Why Europe doesn’t have a SPAC boom

But Rolet, a Frenchman who started his finance career at Goldman Sachs, doesn’t think Europe will get its own SPAC boom for tech companies until there are some regulatory and tax changes.

“Europe simply does not have the equity capital markets that understand and price innovation appropriately,” Rolet said. “And therefore it continues to suffer substantially in terms of the retention of tech businesses, because they find it easier to scale up in the United States.”

Xavier Rolet.
Xavier Rolet.
Image: Reuters/Mike Blake

Rolet led the London Stock Exchange Group for nearly a decade, and he has a lot of good things to say about entrepreneurship in Europe—”targets in Europe, clearly, are abundant,” he says. He even thinks there’s plenty of capital. The trouble, in his view, is that institutional investors in the EU don’t have the expertise for equity investing in tech. The tax system incentivizes debt investments and can penalize equity holdings. Regulations make it difficult for insurance companies, for example, to ramp up their stock holdings. He says that’s why big institutions lack the talent and know-how for investing in next-generation tech startups.

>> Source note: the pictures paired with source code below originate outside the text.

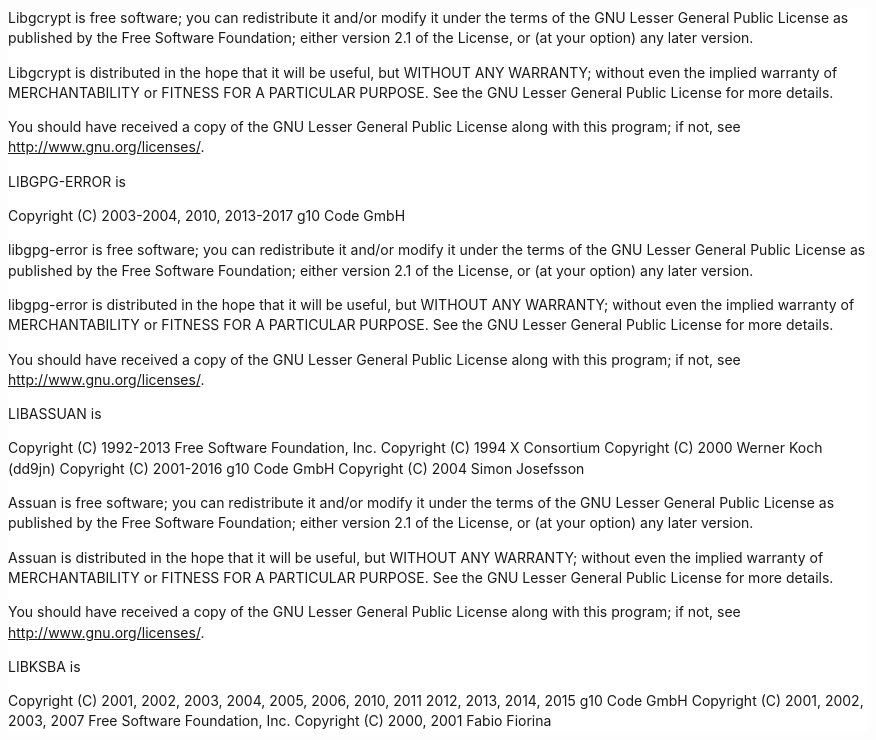   Libgcrypt is free software; you can redistribute it and/or modify
  it under the terms of the GNU Lesser General Public License as
  published by the Free Software Foundation; either version 2.1 of
  the License, or (at your option) any later version.

  Libgcrypt is distributed in the hope that it will be useful,
  but WITHOUT ANY WARRANTY; without even the implied warranty of
  MERCHANTABILITY or FITNESS FOR A PARTICULAR PURPOSE.  See the
  GNU Lesser General Public License for more details.

  You should have received a copy of the GNU Lesser General Public
  License along with this program; if not, see <http://www.gnu.org/licenses/>.


LIBGPG-ERROR is

  Copyright (C) 2003-2004, 2010, 2013-2017 g10 Code GmbH

  libgpg-error is free software; you can redistribute it and/or
  modify it under the terms of the GNU Lesser General Public License
  as published by the Free Software Foundation; either version 2.1 of
  the License, or (at your option) any later version.

  libgpg-error is distributed in the hope that it will be useful, but
  WITHOUT ANY WARRANTY; without even the implied warranty of
  MERCHANTABILITY or FITNESS FOR A PARTICULAR PURPOSE.  See the GNU
  Lesser General Public License for more details.

  You should have received a copy of the GNU Lesser General Public License
  along with this program; if not, see <http://www.gnu.org/licenses/>.


LIBASSUAN is

  Copyright (C) 1992-2013 Free Software Foundation, Inc.
  Copyright (C) 1994 X Consortium
  Copyright (C) 2000 Werner Koch (dd9jn)
  Copyright (C) 2001-2016 g10 Code GmbH
  Copyright (C) 2004 Simon Josefsson

  Assuan is free software; you can redistribute it and/or modify it
  under the terms of the GNU Lesser General Public License as
  published by the Free Software Foundation; either version 2.1 of
  the License, or (at your option) any later version.

  Assuan is distributed in the hope that it will be useful, but
  WITHOUT ANY WARRANTY; without even the implied warranty of
  MERCHANTABILITY or FITNESS FOR A PARTICULAR PURPOSE.  See the GNU
  Lesser General Public License for more details.

  You should have received a copy of the GNU Lesser General Public
  License along with this program; if not, see <http://www.gnu.org/licenses/>.


LIBKSBA is

  Copyright (C) 2001, 2002, 2003, 2004, 2005, 2006, 2010, 2011
                2012, 2013, 2014, 2015 g10 Code GmbH
  Copyright (C) 2001, 2002, 2003, 2007 Free Software Foundation, Inc.
  Copyright (C) 2000, 2001 Fabio Fiorina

“I’m not talking about family offices, the private banks—they understand that because that’s how they make their money,” he said. “But the institutions lack expertise in technology. They really do, by and large, compared with the United States.”

“Lost decade”

Funding, and the scope for mega-rounds of cash, is seen as a key reason why Europe hasn’t spawned a Google- or Tencent-sized tech titan. But there are signs that the region has narrowed the gap recently. After a “lost decade in the 1990s,” European tech companies’ share of global market cap has grown for the past 20 years, according to data compiled by Atomico, a venture capital firm. The company’s research shows that 15 of the 16 European companies that added more than $1 billion of market capitalization in the past five years did so from a European public market.

Alex Watkins, co-head of equity capital markets in Europe, Middle East, and Asia for JPMorgan, says the pipeline for European IPOs this year is “weighted toward growth companies, with a big representation from tech.” He says SPACS will be a big topic in 2021. “They are certainly coming to Europe,” Watkins said.

Analysts at Goldman Sachs think the European tech economy is “at a tipping point,” according to a research report this month. The investment bank cited a more favorable political backdrop, the digital acceleration from Covid, and a faster pace of venture capital investment, which has doubled in the past three years (although it’s still three-times smaller than in China and the US). At least 20% of the funds from the EU’s €672.5 billion ($818 billion) Recovery and Resilience Facility, which is designed to help the region’s economy rebound from the pandemic, is meant to go into digital transformation.

SPAC support

In the UK, much hope is being placed on the government’s listing review. Post-Brexit Britain has little in the way of a deal for financial services with the EU, and a revamped market for IPOs could help the country compete with markets on the continent as well as those in Hong Kong and New York. The review will consider things like dual-class shares, which some tech founders have favored as a way to maintain control over their companies.

Alasdair Haynes, founder and CEO of European stock exchange Aquis Exchange, says he will make SPACs a topic of discussion in the review. “We are supportive of Spacs,” he said.

For Rolet, the UK review highlights the promise of the SPAC boom. “The fact that the UK is reacting and looking to upgrade and modernize its own regulatory framework is a testimony that this is going to be with us for a while,” he said. “This will only work in those markets where there is a deep pool of sophisticated investors, who actually do understand technology. You can have the perfect regulatory framework, the most competitive, but if you don’t have the investors, if the understanding of technology and innovation is not there, liquidity will be elsewhere.”